Every line below from the one containing "12: (816, 374)" through the one containing "38: (1044, 184)" must be transcribed exactly. Omit all lines outside that stretch.

Data records section start

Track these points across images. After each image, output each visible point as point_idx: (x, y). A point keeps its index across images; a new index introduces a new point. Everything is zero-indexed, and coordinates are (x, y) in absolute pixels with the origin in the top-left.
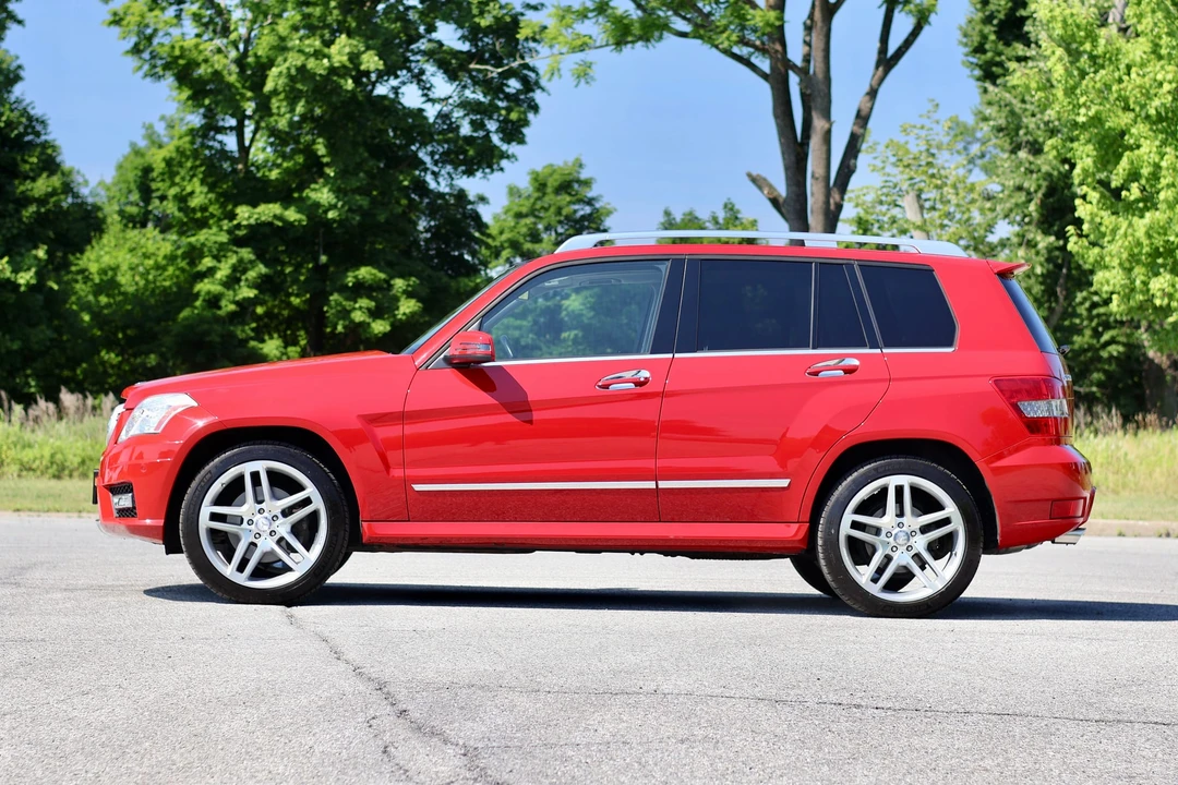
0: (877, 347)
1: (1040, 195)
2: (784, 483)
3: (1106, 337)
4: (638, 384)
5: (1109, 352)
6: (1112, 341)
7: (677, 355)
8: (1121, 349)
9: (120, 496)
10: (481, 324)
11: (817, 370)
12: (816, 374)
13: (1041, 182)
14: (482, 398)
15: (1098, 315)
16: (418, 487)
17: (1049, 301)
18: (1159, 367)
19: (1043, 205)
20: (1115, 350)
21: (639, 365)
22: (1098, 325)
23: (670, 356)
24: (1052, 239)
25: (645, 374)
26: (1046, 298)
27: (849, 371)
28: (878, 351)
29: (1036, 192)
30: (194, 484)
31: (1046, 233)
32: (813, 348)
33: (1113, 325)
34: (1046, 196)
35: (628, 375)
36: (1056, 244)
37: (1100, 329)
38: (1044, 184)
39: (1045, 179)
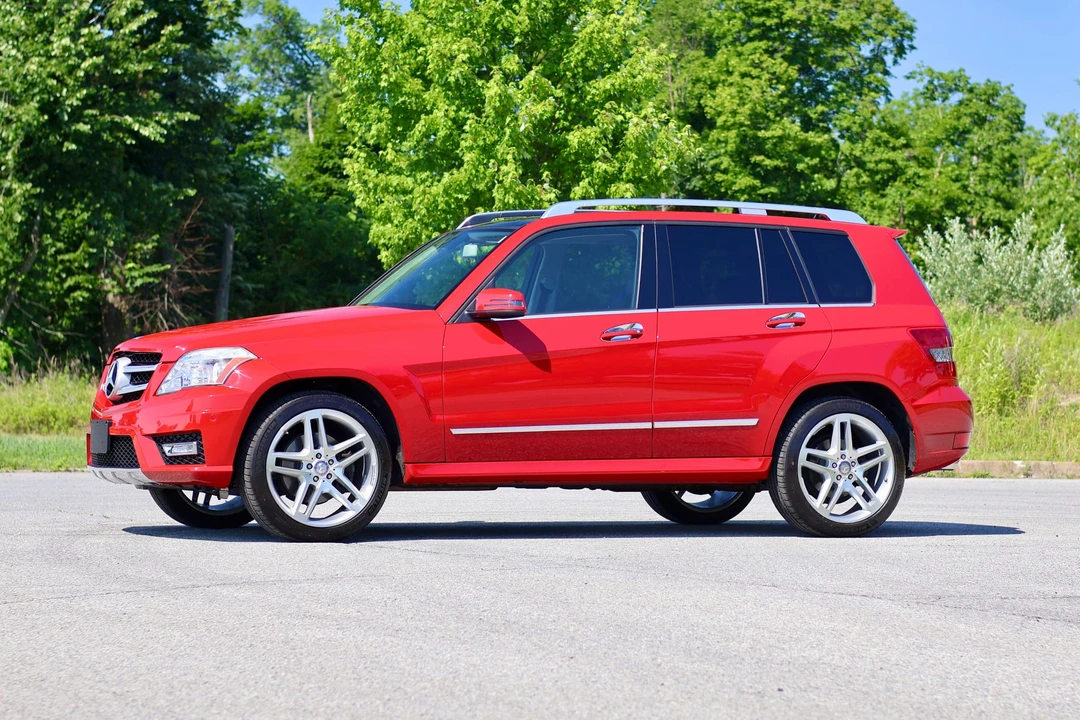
0: (816, 303)
1: (17, 144)
2: (753, 422)
3: (70, 282)
4: (635, 336)
5: (74, 299)
6: (77, 287)
7: (660, 310)
8: (86, 295)
9: (171, 445)
10: (494, 281)
11: (774, 322)
12: (774, 326)
13: (19, 131)
14: (506, 349)
15: (62, 262)
16: (455, 431)
17: (23, 247)
18: (118, 311)
19: (18, 155)
20: (79, 295)
21: (632, 319)
22: (63, 271)
23: (655, 310)
24: (29, 185)
25: (639, 327)
26: (19, 245)
27: (799, 323)
28: (816, 306)
29: (14, 140)
30: (260, 432)
31: (21, 180)
32: (766, 304)
33: (76, 271)
34: (23, 145)
35: (625, 327)
36: (33, 191)
37: (64, 276)
38: (22, 133)
39: (23, 129)
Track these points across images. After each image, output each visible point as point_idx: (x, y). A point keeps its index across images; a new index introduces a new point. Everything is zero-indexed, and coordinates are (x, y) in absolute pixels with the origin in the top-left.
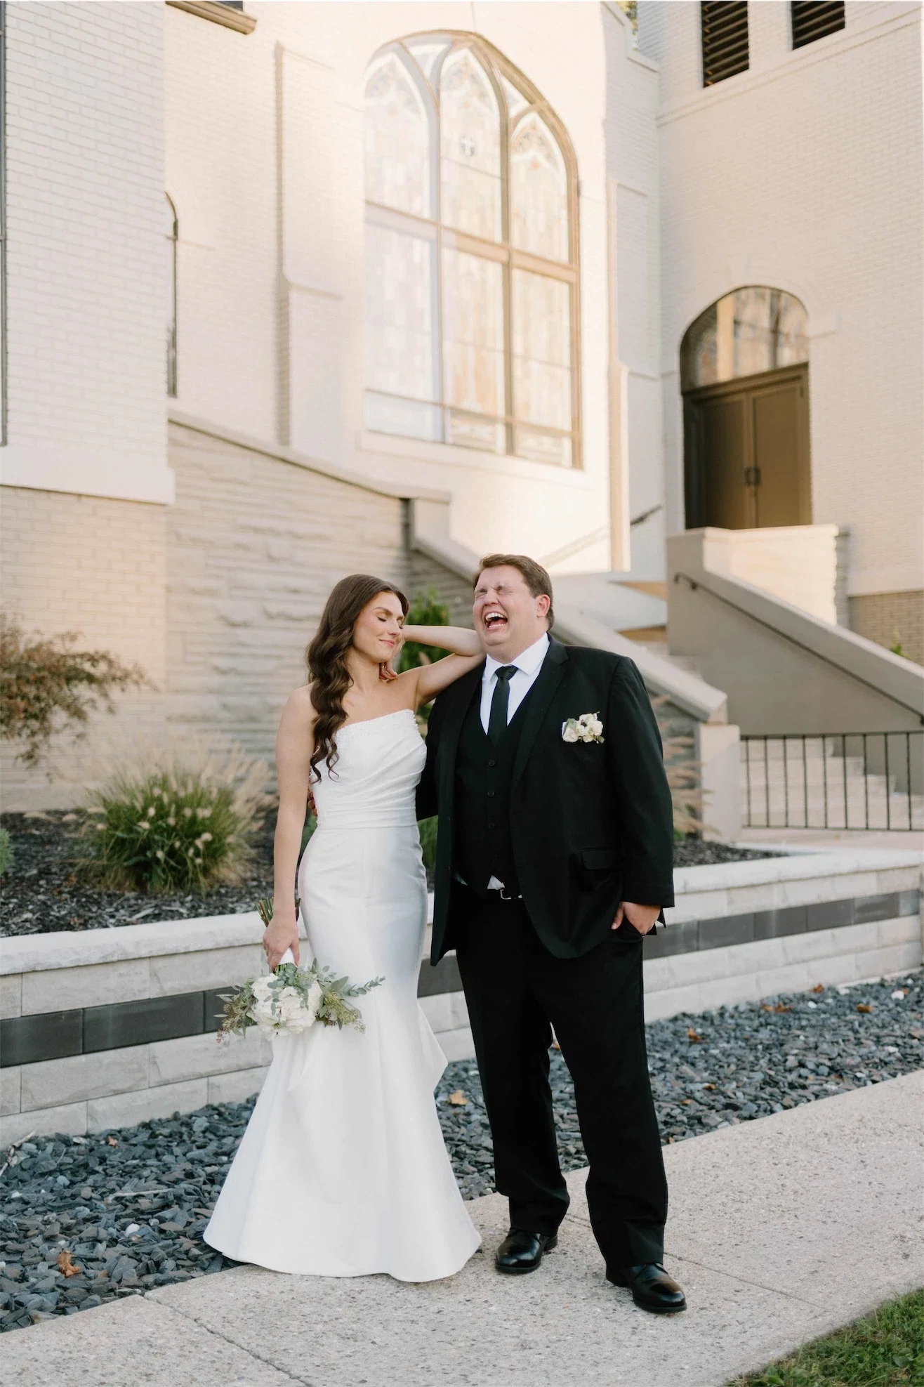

Data records section end

## Task result
12: (816, 374)
13: (1041, 182)
14: (482, 398)
15: (1098, 315)
16: (418, 487)
17: (1049, 301)
18: (1159, 367)
19: (1043, 205)
20: (1115, 350)
21: (639, 365)
22: (1098, 325)
23: (670, 356)
24: (1052, 239)
25: (645, 374)
26: (1046, 298)
27: (849, 371)
28: (878, 351)
29: (1036, 192)
30: (194, 484)
31: (1046, 233)
32: (813, 348)
33: (1113, 325)
34: (1046, 196)
35: (628, 375)
36: (1056, 244)
37: (1100, 329)
38: (1044, 184)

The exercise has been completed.